Michelle Bachelet integró al Partido Comunista a su comando y grupos programáticos. Su única declaración a la salida fue que su campaña no se había izquierdizado, sino hecho más ciudadana. La decisión puede haber sido acertada, pero su explicación nos trata a sus potenciales electores futuros como si fuéramos niños que no entendemos nada.
En su discurso del 21 de mayo pasado, el Jefe de Estado reconoció y elevó a problema nacional el descenso en la natalidad: Aplausos por ello; pudo haber dicho que la prolongación del posnatal, ya aprobado, era una medida efectiva para combatirla, pudo añadir el anuncio de medidas de fomento para compatibilizar trabajo y crianza, ayudas escolares, guarderías infantiles y otras. Prefirió, en cambio, anunciar un bono de cien mil pesos por el tercer hijo, lo que solo puede explicarse como un proyecto facilito, para el aplauso de la galería, a la que se le supone incapacidad de entender cosas complejas.
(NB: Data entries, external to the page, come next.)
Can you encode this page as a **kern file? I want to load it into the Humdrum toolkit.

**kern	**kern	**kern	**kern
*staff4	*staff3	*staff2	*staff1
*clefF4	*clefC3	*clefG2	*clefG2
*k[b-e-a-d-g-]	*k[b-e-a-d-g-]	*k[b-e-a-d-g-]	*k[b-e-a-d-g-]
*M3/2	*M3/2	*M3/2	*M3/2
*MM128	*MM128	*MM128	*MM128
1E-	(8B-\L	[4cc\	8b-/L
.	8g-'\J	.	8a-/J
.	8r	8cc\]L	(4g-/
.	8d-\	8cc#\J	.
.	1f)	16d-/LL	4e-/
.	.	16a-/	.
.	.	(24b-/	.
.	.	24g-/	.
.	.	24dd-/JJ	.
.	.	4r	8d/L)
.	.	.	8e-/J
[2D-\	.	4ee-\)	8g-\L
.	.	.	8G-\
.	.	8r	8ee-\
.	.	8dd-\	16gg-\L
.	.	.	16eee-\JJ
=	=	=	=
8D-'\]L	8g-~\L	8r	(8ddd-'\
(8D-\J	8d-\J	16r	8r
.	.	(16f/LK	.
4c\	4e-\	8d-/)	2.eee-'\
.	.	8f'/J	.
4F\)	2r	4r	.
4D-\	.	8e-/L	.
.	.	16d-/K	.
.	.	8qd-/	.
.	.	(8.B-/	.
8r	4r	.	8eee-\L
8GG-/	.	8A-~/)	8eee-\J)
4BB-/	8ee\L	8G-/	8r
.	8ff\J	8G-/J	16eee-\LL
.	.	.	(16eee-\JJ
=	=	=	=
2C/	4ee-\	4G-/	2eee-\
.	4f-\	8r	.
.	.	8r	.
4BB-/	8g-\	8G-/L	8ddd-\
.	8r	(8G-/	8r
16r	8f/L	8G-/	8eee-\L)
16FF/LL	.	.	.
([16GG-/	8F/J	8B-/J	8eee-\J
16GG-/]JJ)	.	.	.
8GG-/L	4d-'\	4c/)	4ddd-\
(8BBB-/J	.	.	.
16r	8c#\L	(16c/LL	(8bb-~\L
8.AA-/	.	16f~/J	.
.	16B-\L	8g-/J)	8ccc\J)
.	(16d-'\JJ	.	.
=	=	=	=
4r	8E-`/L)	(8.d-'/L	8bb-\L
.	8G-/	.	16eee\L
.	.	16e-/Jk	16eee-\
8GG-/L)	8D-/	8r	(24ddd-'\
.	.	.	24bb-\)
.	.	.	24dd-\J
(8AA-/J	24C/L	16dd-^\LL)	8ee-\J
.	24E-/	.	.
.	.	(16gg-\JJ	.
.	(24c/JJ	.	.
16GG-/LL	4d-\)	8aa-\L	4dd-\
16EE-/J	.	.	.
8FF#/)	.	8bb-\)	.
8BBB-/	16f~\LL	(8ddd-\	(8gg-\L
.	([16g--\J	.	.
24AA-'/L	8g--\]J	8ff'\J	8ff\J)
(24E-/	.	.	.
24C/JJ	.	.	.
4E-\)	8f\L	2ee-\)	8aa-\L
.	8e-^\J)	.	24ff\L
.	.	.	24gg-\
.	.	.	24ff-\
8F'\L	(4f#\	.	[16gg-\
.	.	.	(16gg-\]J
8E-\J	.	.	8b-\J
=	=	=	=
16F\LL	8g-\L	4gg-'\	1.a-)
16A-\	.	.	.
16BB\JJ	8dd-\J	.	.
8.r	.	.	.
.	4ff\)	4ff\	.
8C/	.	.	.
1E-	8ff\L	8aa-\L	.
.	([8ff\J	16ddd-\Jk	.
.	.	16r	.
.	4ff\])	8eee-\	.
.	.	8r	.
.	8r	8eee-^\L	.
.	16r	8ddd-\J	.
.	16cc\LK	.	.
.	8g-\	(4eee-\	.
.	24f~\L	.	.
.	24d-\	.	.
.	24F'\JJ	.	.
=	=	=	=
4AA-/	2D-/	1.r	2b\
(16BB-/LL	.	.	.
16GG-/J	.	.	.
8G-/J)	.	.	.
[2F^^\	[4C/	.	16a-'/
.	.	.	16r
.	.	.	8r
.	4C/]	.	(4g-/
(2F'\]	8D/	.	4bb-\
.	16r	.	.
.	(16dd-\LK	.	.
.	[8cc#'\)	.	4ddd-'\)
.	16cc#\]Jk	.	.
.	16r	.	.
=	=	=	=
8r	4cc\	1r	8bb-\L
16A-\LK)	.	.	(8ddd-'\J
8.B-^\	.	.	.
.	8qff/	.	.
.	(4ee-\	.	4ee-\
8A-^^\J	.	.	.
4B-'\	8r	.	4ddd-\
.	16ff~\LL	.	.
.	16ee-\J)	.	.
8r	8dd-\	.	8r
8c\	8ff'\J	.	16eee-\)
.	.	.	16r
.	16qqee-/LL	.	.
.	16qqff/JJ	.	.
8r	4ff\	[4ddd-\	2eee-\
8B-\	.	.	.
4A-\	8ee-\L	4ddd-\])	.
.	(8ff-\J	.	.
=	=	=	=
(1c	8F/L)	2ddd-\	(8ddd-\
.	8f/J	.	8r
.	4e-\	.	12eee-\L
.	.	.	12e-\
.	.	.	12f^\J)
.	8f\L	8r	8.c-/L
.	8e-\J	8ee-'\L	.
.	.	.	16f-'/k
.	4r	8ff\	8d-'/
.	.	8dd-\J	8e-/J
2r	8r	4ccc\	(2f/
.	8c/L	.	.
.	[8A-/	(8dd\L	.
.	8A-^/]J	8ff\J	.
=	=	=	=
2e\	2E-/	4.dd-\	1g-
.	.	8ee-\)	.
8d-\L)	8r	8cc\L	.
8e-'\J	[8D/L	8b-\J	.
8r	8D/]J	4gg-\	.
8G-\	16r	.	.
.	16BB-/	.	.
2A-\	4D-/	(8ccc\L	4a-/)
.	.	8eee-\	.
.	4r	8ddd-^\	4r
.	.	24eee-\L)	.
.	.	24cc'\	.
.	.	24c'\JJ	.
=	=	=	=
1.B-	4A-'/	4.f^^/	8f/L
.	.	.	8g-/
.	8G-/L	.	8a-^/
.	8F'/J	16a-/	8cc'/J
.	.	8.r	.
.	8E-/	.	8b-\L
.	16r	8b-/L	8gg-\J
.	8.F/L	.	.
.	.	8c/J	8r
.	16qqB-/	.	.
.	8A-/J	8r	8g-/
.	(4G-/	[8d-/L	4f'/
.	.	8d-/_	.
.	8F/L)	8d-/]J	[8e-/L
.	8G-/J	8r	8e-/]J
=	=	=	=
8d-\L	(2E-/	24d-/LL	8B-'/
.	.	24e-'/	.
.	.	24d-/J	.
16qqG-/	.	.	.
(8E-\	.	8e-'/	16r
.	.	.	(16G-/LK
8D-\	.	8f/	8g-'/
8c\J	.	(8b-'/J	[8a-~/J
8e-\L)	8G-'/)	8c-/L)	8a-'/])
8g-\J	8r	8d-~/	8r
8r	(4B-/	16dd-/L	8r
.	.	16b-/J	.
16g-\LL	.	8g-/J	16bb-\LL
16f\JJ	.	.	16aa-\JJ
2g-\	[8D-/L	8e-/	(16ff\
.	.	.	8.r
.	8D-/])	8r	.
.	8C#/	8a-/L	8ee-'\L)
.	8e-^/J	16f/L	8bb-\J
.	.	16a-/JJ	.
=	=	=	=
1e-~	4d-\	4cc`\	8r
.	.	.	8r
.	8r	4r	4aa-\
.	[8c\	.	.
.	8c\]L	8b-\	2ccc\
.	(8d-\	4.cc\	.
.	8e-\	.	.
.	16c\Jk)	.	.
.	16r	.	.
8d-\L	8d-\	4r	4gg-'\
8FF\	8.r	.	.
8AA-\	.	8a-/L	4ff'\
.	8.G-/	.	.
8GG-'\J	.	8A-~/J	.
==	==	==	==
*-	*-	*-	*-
Incorporar a todos los niños al kínder es otra meta laudable anunciada. Para atraer a ese porcentaje de niños vulnerables que aún no acceden a él, y hacer que la medida de verdad acorte las brechas de desigualdad entre nosotros, es indispensable mejorar los estudios de educación parvularia, proveer recursos para construcción de salas y material didáctico, y planificar el despliegue de otros esfuerzos igualmente complejos y desafiantes. Nuestro Presidente propuso, en cambio, que la Carta Fundamental, ya llena de mamarrachos y adefesios, agregue otro más que es enteramente impropio en ese texto: la obligatoriedad del kínder. Puro facilismo, pura imagen.
La demagogia de la que padece la política chilena no radica tanto en promesas desmedidas por lo imposible de su cumplimiento, como en su falta de contenido; en su exceso de confianza en la imagen, y en la ambigüedad y facilismo de un discurso que nos trata a electores y ciudadanos, no como seres dignos de rendirles cuentas o explicarles cosas complejas, sino como auditorios intelectualmente minusválidos.
Se me dirá que las elecciones se ganan con imágenes y no con programas. Puede ser, pero así no se legitima la política, no se profundiza la democracia y tampoco se inician gobiernos capaces de imponer sus agendas.
Los huevos y escupos de esta semana, inéditos en la historia de recientes campañas, no son actos homicidas de fanáticos desquiciados, sino fenómenos que apenas sobresalen o sorprenden en un ambiente enrarecido, en que está más legitimado el uso de esa violencia leve, que repudia a los líderes políticos por medio de gestos que atentan no contra su integridad física, sino que buscan golpearlos en la dignidad y prestigio con que ellos quieren mostrarse.
Cada uno buscará explicar las causas de este fenómeno del modo que más le convenza o convenga para llevar agua a su molino. Se ha perdido el sentido de autoridad, dirán los conservadores, marcando la crisis de la familia y sus valores. Son las manifestaciones inevitables de un país escindido y desigual, dirán los progresistas. Es el individualismo propio de una sociedad de consumo que no entiende la acción colectiva, enfatizarán los nostálgicos.
Es probable que la violencia leve que hemos presenciado esta semana, que esos actos de repudio destinados a desacreditar y a dejar en la indignidad, y, sobre todo, que el clima que los hace más probables de ocurrir ahora de lo que era antes, esté causado también, y en parte, por la rabia de adultos que son tratados como niños. Es posible que nuestra política, tentada de presentarse como leve, con la esperanza de ganar adeptos, esté también entre las causas de un ambiente de rabia, en la que apenas sobresalen los huevos y escupos de esta semana.
Una mejor educación cívica podría ayudar contra huevos y escupitajos. La más relevante no es la que hagan los profesores en sus aulas; sino la que, a diario, pueden impartir autoridades y candidatos, a condición de que le pongan alguna densidad al debate; la misma densidad que hace digna a la política.